● **REQUIRED WORK**: Reproduce the records below word for word, leaving out the pictures.

● **RECORDS FOR THIS EXERCISE**:
──────

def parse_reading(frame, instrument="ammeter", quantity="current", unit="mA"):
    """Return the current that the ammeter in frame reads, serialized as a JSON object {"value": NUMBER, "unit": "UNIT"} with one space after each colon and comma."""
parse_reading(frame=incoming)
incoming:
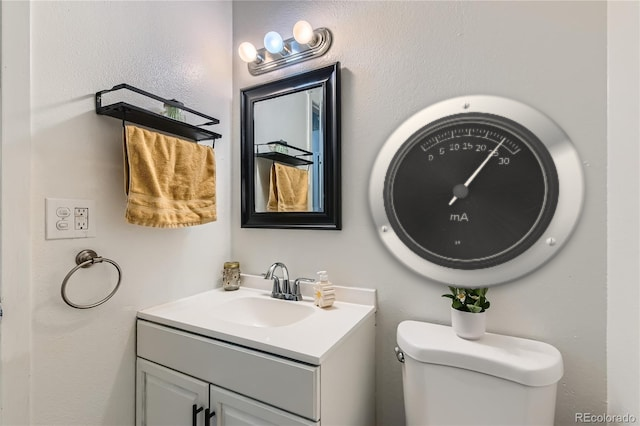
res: {"value": 25, "unit": "mA"}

──────

● **SOLUTION FOR THIS EXERCISE**:
def parse_reading(frame, instrument="ammeter", quantity="current", unit="mA"):
    """Return the current that the ammeter in frame reads, serialized as a JSON object {"value": NUMBER, "unit": "UNIT"} with one space after each colon and comma."""
parse_reading(frame=incoming)
incoming:
res: {"value": 25, "unit": "mA"}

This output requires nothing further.